Professor Niels Hermes often uses cases from African countries to confirm theoretical models and relationships. He shows how these theories are confirmed or sometimes work differently in Africa compared to western countries.
Assistant Professor Wim Westerman acts as an intermediary for internships in Tanzania and South Africa via UNSA. This is a role in which he is actively involved in addition to researching Africa.
Dr. Nnamdi Oguji research explores IB theories to explain international business activities of foreign firms in Africa, more specifically, their international entry strategies, their market selection and opportunity development in Africa. Furthermore, his research also explores how foreign firms leverage industry 4.0 for sustainable business development. The results show the unique context of Africa and enriches IB theories through contextualization.

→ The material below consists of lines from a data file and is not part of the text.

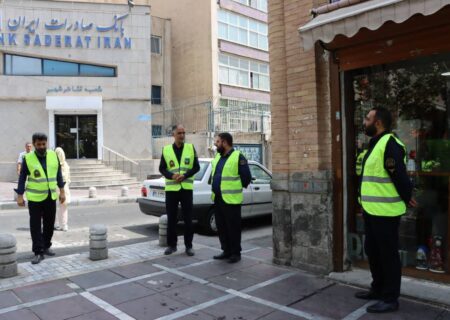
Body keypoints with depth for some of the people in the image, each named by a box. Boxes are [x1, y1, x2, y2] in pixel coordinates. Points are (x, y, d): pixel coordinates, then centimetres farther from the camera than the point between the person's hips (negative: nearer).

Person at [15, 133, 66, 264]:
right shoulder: (28, 158, -8)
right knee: (35, 226, 1)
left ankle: (46, 247, 29)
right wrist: (20, 196, -5)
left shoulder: (53, 155, -1)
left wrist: (62, 191, 5)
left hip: (51, 197, 3)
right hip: (35, 198, -3)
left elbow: (58, 174, 6)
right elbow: (22, 178, -3)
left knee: (49, 224, 13)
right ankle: (38, 252, 7)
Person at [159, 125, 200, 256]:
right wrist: (172, 176, -15)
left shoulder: (190, 147, 3)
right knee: (171, 218, 7)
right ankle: (171, 245, 20)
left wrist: (184, 175, -15)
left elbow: (196, 167, 1)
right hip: (171, 189, 1)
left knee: (188, 218, 3)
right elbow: (162, 168, 4)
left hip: (187, 188, -1)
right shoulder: (166, 149, 4)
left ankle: (188, 245, 14)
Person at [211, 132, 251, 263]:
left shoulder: (238, 157, -11)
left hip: (231, 199, -8)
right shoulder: (218, 157, 13)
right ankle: (226, 251, 26)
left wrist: (237, 188, 3)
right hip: (217, 198, 8)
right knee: (221, 227, 13)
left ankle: (235, 253, 14)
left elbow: (246, 177, -8)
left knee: (233, 227, 1)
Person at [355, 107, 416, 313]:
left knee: (388, 254, 3)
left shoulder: (389, 144, -17)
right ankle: (378, 289, 36)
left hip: (385, 212, -10)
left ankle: (390, 299, 17)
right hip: (371, 210, 10)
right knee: (372, 251, 20)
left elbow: (400, 176, -18)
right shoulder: (375, 144, 15)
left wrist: (406, 199, -6)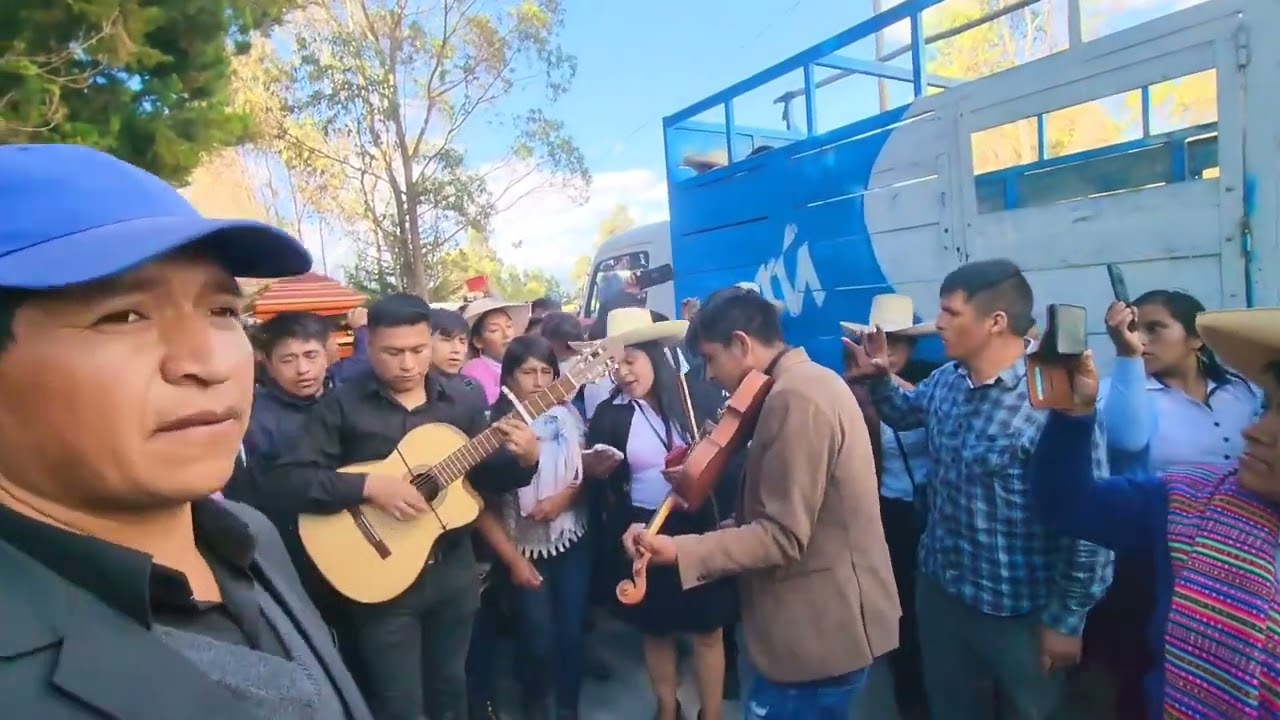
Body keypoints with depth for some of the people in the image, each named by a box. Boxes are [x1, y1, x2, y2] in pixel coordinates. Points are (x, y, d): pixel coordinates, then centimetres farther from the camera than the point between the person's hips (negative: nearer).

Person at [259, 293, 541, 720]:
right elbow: (282, 482, -15)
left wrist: (524, 459, -14)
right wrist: (367, 487, -26)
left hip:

Assistant Professor Mark Treurniet is a development economist, and studies the impact of development interventions. He uses administrative and survey data, and applies statistical methods to learn what helps people and what does not. For this, he works with various development organizations, and collaborates with scholars from other disciplines.
Frederick Amon-Armah is an Agricultural Economist at the Cocoa Research Institute of Ghana and PhD candidate at the Faculty of Economics and Business. He has about 8 years of experience as socio-economic researcher studying the factors that influence the adoption of best farm practices by smallholder farmers and the supply and value chains of cash crops in Ghana. His recent research interest has been in development economics, studying aspirations of smallholders and impact evaluation of interventions targeted to enhance their adoption practices and economic welfare. For his PhD research, he collaborates with his main supervisor, Professor Robert Lensink, and co-supervisors, Dr. Annika Mueller and Dr. Kristina Czura, to identify the causes and consequences of savings of smallholder farmers, specifically cocoa farmers, in Ghana through experimental and quasi-experimental methods.

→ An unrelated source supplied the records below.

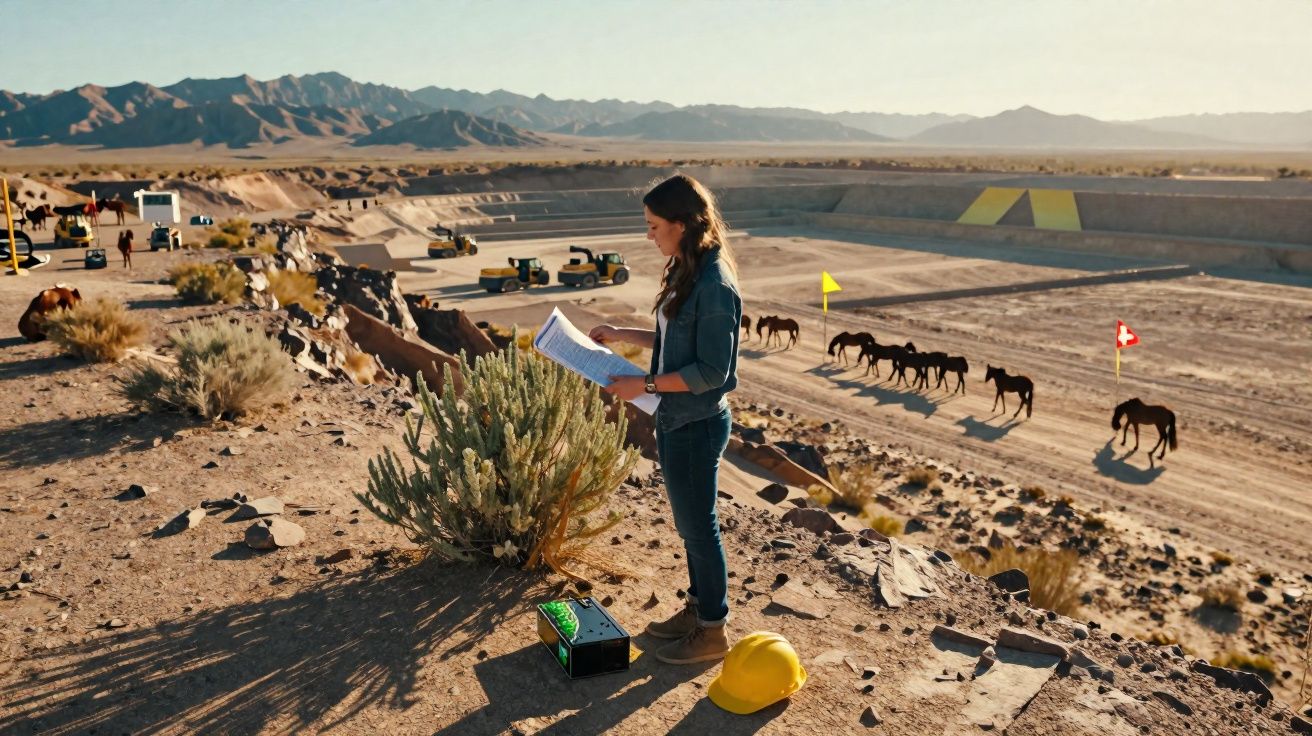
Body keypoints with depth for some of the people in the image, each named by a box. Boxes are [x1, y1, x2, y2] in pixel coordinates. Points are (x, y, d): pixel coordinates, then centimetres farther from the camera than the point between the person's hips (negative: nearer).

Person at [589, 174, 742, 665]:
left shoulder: (714, 284, -23)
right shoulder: (686, 273, 6)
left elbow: (712, 370, -23)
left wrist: (645, 385, -20)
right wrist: (622, 335, 11)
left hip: (697, 424, -9)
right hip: (676, 419, 9)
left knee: (699, 526, 5)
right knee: (690, 522, 21)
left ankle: (712, 632, 22)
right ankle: (698, 608, 38)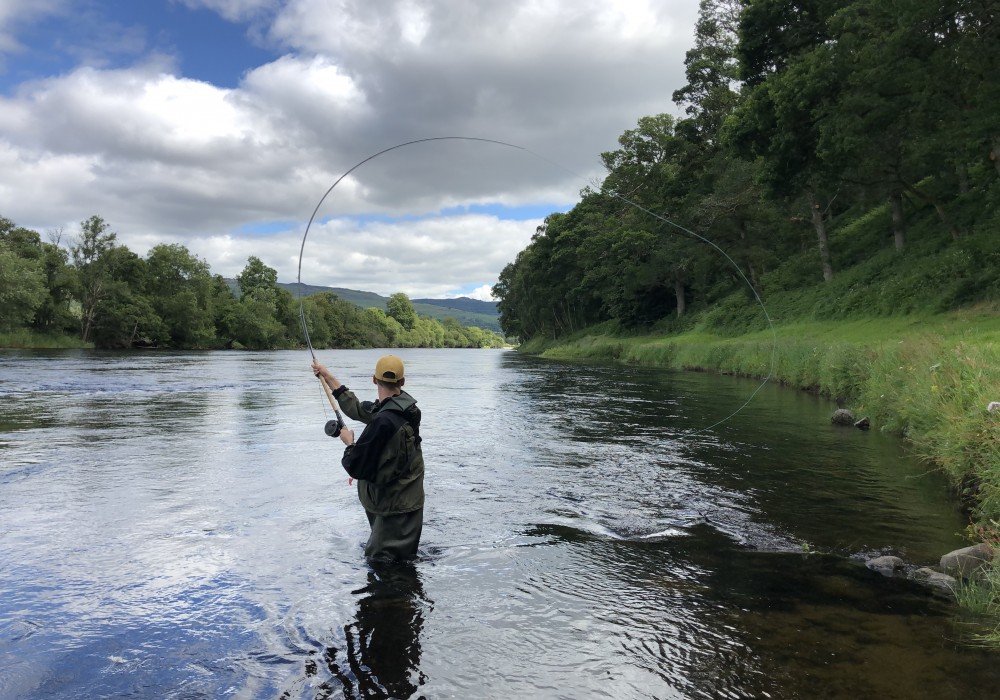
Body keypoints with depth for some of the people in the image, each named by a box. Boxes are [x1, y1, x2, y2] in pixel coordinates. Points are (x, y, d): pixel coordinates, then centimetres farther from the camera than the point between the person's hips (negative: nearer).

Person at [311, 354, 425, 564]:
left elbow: (356, 467, -19)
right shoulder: (405, 405, -1)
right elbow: (358, 409, 11)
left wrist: (349, 442, 1)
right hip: (408, 501, 9)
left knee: (380, 561, 0)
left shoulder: (383, 422, -27)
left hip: (394, 508, -9)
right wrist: (329, 377, 16)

Abdeta Gutu Wakoya is a lecturer at Haramaya University, Faculty of Business & Economics (Ethiopia). Currently, he is pursuing his PhD at University of Groningen, Faculty of Economics & Business. He has been working in higher academic institutions for the last 10 years. His research focuses on development interventions in developing countries. Currently, he is conducting his PhD research under the project "Improving Food & Nutrition Security by Enhancing Women's Empowerment: the case of Ethiopia.
Contact information Abdeta Gutu Wakoya
Assistant Professor Andrea Kuiken her research interest revolves around the internationalization process of small and medium sized firms. Within this field of research, she studies the dynamics of the internationalization process, including international entry and de-internationalization, and how contextual factors influence this. Besides interest in the influence of family ownership and digitalization, a recent project focuses on the interplay between internationalization of SMEs in Tanzania and Rwanda and local development.

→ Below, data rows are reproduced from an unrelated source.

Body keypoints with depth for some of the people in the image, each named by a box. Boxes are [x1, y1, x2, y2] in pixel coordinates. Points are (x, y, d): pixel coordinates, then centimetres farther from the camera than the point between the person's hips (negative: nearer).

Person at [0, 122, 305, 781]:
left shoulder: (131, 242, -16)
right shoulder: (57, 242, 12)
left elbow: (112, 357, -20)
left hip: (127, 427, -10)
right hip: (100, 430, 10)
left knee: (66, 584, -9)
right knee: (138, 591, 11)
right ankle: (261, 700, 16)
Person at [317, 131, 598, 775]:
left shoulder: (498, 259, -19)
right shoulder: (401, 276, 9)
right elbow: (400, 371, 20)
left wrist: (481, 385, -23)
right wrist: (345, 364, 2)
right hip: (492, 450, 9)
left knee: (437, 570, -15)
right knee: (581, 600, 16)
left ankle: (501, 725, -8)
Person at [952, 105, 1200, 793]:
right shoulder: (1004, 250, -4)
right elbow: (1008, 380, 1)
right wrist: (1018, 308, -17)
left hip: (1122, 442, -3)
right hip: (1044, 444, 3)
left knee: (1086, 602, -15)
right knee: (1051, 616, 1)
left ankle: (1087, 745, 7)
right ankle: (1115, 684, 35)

Calumn Hamilton is a PhD candidate at the Faculty of Economics and Business and affiliate of the Groningen Growth and Development Centre. His research focuses on the macroeconomic impacts of development aid, structural transformation, industrialization, and financial inclusion - all with a focus on Africa. Calumn has visited almost half of the countries on the African continent and taught on a summer school at the University of Stellenbosch in South Africa. A recent book, written with Charles Adjasi and Robert Lensink - also featured on this page(!) - explored the topic of financial inclusion in sub-Saharan Africa and elsewhere. Calumn is also involved in the construction and maintenance of various publicly available large-scale macroeconomic databases. His extracurricular interests include learning to make nsima from his Malawian mother-in-law.